Would you return every line of the listing below that has "ตอนท" in it?

--- MATERIAL PROVIDED ---

--*--

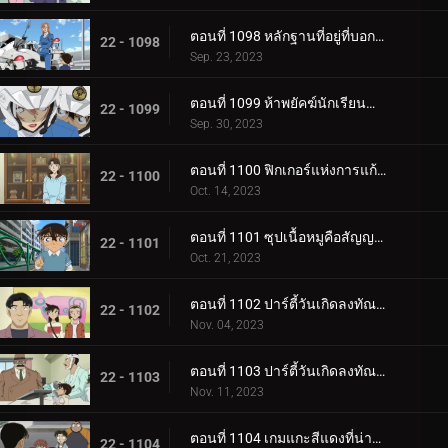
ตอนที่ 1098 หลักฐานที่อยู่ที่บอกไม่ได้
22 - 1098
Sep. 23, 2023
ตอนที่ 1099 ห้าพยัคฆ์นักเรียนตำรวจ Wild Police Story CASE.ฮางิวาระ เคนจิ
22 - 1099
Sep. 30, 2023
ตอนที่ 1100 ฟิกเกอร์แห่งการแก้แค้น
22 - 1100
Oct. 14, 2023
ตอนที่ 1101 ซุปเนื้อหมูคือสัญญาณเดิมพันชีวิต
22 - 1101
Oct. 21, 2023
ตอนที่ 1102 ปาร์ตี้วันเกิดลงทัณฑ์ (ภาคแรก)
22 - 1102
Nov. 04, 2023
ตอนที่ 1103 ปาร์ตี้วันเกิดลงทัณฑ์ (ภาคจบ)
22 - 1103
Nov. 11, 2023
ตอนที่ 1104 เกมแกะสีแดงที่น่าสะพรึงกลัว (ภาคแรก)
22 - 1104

--*--

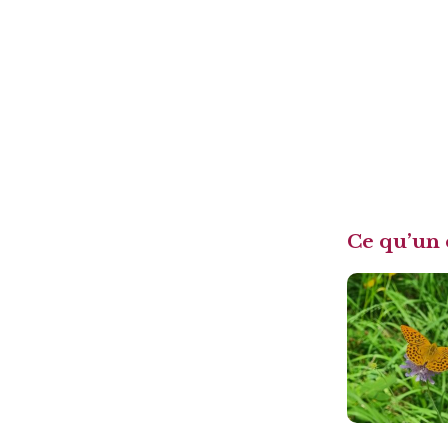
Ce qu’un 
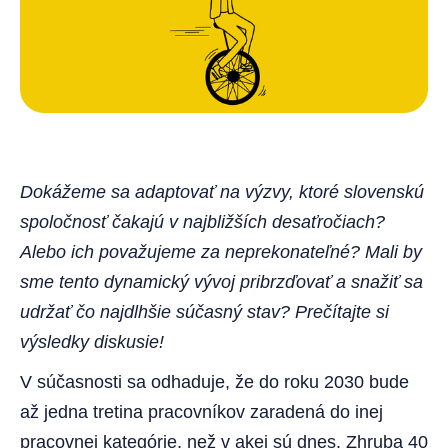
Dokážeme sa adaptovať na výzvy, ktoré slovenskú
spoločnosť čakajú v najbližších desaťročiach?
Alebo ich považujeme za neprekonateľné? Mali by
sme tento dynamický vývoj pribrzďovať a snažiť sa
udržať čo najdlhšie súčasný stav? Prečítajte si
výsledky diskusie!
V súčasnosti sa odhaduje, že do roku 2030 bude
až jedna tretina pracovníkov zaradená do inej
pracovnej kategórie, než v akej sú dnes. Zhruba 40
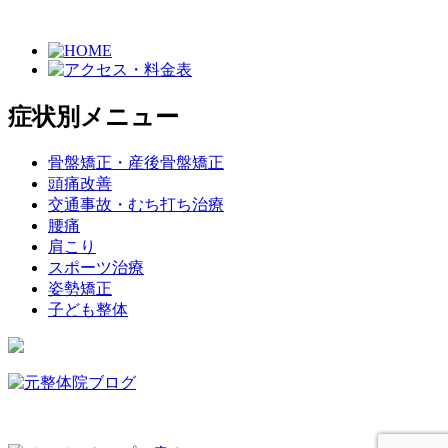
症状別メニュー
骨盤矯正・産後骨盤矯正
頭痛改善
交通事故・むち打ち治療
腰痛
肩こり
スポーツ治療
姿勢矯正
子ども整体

--*--

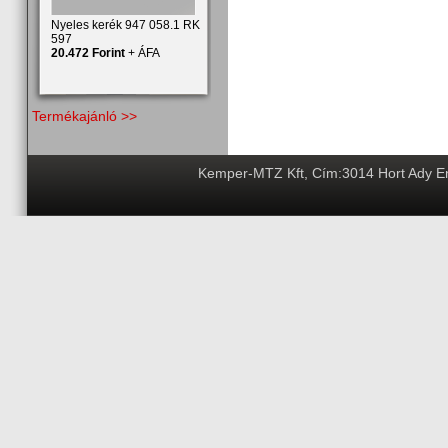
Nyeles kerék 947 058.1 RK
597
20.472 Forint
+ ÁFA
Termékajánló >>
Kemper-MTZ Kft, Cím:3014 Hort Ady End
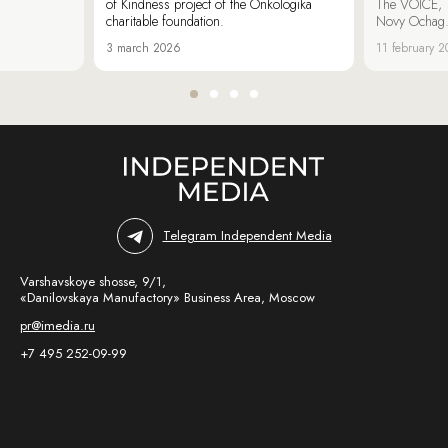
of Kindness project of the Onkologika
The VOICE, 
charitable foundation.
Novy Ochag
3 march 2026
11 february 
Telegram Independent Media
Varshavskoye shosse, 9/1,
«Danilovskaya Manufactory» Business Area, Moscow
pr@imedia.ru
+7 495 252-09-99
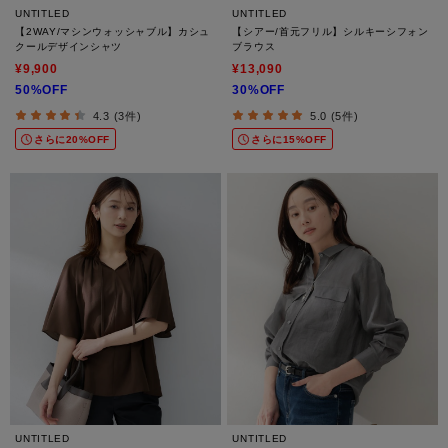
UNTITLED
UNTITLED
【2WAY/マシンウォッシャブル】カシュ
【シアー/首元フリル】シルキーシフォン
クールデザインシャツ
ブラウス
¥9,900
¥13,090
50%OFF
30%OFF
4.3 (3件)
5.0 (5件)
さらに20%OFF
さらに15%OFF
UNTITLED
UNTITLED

--*--

--- SOLUTION TO THIS TASK ---
ตอนที่ 1098 หลักฐานที่อยู่ที่บอกไม่ได้
ตอนที่ 1099 ห้าพยัคฆ์นักเรียนตำรวจ Wild Police Story CASE.ฮางิวาระ เคนจิ
ตอนที่ 1100 ฟิกเกอร์แห่งการแก้แค้น
ตอนที่ 1101 ซุปเนื้อหมูคือสัญญาณเดิมพันชีวิต
ตอนที่ 1102 ปาร์ตี้วันเกิดลงทัณฑ์ (ภาคแรก)
ตอนที่ 1103 ปาร์ตี้วันเกิดลงทัณฑ์ (ภาคจบ)
ตอนที่ 1104 เกมแกะสีแดงที่น่าสะพรึงกลัว (ภาคแรก)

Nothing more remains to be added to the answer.